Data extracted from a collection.
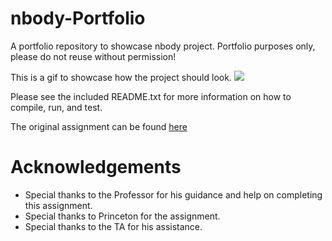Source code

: # nbody-Portfolio
A portfolio repository to showcase nbody project. Portfolio purposes only, please do not reuse without permission!

This is a gif to showcase how the project should look.
![](https://media.giphy.com/media/3q3UsctPPpTXgV9LKz/giphy.gif)

Please see the included README.txt for more information on how to compile, run, and test.

The original assignment can be found [here](http://www.cs.princeton.edu/courses/archive/spr17/cos126/assignments/nbody.html)

# Acknowledgements
* Special thanks to the Professor for his guidance and help on completing this assignment.
* Special thanks to Princeton for the assignment.
* Special thanks to the TA for his assistance.
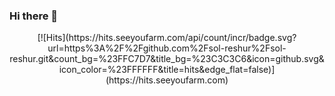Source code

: ### Hi there 👋

<!--
**sol-reshur/sol-reshur** is a ✨ _special_ ✨ repository because its `README.md` (this file) appears on your GitHub profile.

Here are some ideas to get you started:

- 🔭 I’m currently working on ...
- 🌱 I’m currently learning ...
- 👯 I’m looking to collaborate on ...
- 🤔 I’m looking for help with ...
- 💬 Ask me about ...
- 📫 How to reach me: ...
- 😄 Pronouns: ...
- ⚡ Fun fact: ...
-->



<center> [![Hits](https://hits.seeyoufarm.com/api/count/incr/badge.svg?url=https%3A%2F%2Fgithub.com%2Fsol-reshur%2Fsol-reshur.git&count_bg=%23FFC7D7&title_bg=%23C3C3C6&icon=github.svg&icon_color=%23FFFFFF&title=hits&edge_flat=false)](https://hits.seeyoufarm.com) </center>
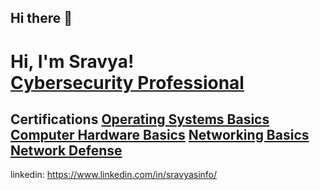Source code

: ## Hi there 👋

<h1>Hi, I'm Sravya! <br/>
  <a href="https://www.linkedin.com/in/sravyasinfo/">Cybersecurity Professional</a>
</h1>

<h2>
  Certifications <br\>
  <a href="https://www.credly.com/badges/55561ff1-dec0-4ee9-ac68-4764d63aa6bb/public_url">Operating Systems Basics</a>
  <a href="https://www.credly.com/badges/cd3b07ea-6194-46d4-93f9-24f41461c691/public_url">Computer Hardware Basics</a>
  <a href="https://www.credly.com/badges/95f9a692-7891-4a29-a196-268987bed6a7/public_url">Networking Basics</a>
  <a href="https://www.credly.com/badges/d8334778-04a4-486b-b4c3-b174d3ecace5/public_url">Network Defense</a>
  
</h2>

linkedin: https://www.linkedin.com/in/sravyasinfo/
<!--
**Sravyaitis/Sravyaitis** is a ✨ _special_ ✨ repository because its `README.md` (this file) appears on your GitHub profile.

Here are some ideas to get you started:

- 🔭 I’m currently working on ...
- 🌱 I’m currently learning ...
- 👯 I’m looking to collaborate on ...
- 🤔 I’m looking for help with ...
- 💬 Ask me about ...
- 📫 How to reach me: ...
- 😄 Pronouns: ...
- ⚡ Fun fact: ...
-->
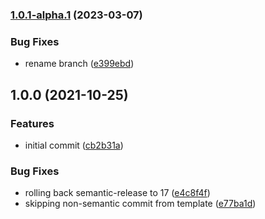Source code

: ### [1.0.1-alpha.1](https://github.com/mixmaxhq/salesforce-ip-addresses/compare/v1.0.0...v1.0.1-alpha.1) (2023-03-07)


### Bug Fixes

* rename branch ([e399ebd](https://github.com/mixmaxhq/salesforce-ip-addresses/commit/e399ebda4ead35a561870c1cc5140f8ea5f6f8bc))

## 1.0.0 (2021-10-25)


### Features

* initial commit ([cb2b31a](https://github.com/mixmaxhq/salesforce-ip-addresses/commit/cb2b31ac638251b63af837bfbe075392a60c28f7))


### Bug Fixes

* rolling back semantic-release to 17 ([e4c8f4f](https://github.com/mixmaxhq/salesforce-ip-addresses/commit/e4c8f4f33fc10cbb33deb51a4c8839f291725943))
* skipping non-semantic commit from template ([e77ba1d](https://github.com/mixmaxhq/salesforce-ip-addresses/commit/e77ba1d611c9f79a85348b3621c9ce764d9d280e))
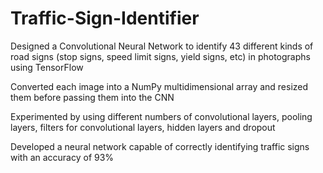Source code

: # Traffic-Sign-Identifier
Designed a Convolutional Neural Network to identify 43 different kinds of road signs (stop signs, speed limit signs, yield signs, etc) in photographs 
using TensorFlow

Converted each image into a NumPy multidimensional array and resized them before passing them into the CNN

Experimented by using different numbers of convolutional layers, pooling layers, filters for convolutional layers, hidden layers and dropout

Developed a neural network capable of correctly identifying traffic signs with an accuracy of 93%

What is required.
Each line from the start of the entries through the line with "<h1>Hi, I'm Sravya! <br/>" is to be restated exactly, and the pictures are to be skipped.

Written solution.
Source code

: # nbody-Portfolio
A portfolio repository to showcase nbody project. Portfolio purposes only, please do not reuse without permission!

This is a gif to showcase how the project should look.
![](https://media.giphy.com/media/3q3UsctPPpTXgV9LKz/giphy.gif)

Please see the included README.txt for more information on how to compile, run, and test.

The original assignment can be found [here](http://www.cs.princeton.edu/courses/archive/spr17/cos126/assignments/nbody.html)

# Acknowledgements
* Special thanks to the Professor for his guidance and help on completing this assignment.
* Special thanks to Princeton for the assignment.
* Special thanks to the TA for his assistance.
Source code

: ### Hi there 👋

<!--
**sol-reshur/sol-reshur** is a ✨ _special_ ✨ repository because its `README.md` (this file) appears on your GitHub profile.

Here are some ideas to get you started:

- 🔭 I’m currently working on ...
- 🌱 I’m currently learning ...
- 👯 I’m looking to collaborate on ...
- 🤔 I’m looking for help with ...
- 💬 Ask me about ...
- 📫 How to reach me: ...
- 😄 Pronouns: ...
- ⚡ Fun fact: ...
-->



<center> [![Hits](https://hits.seeyoufarm.com/api/count/incr/badge.svg?url=https%3A%2F%2Fgithub.com%2Fsol-reshur%2Fsol-reshur.git&count_bg=%23FFC7D7&title_bg=%23C3C3C6&icon=github.svg&icon_color=%23FFFFFF&title=hits&edge_flat=false)](https://hits.seeyoufarm.com) </center>
Source code

: ## Hi there 👋

<h1>Hi, I'm Sravya! <br/>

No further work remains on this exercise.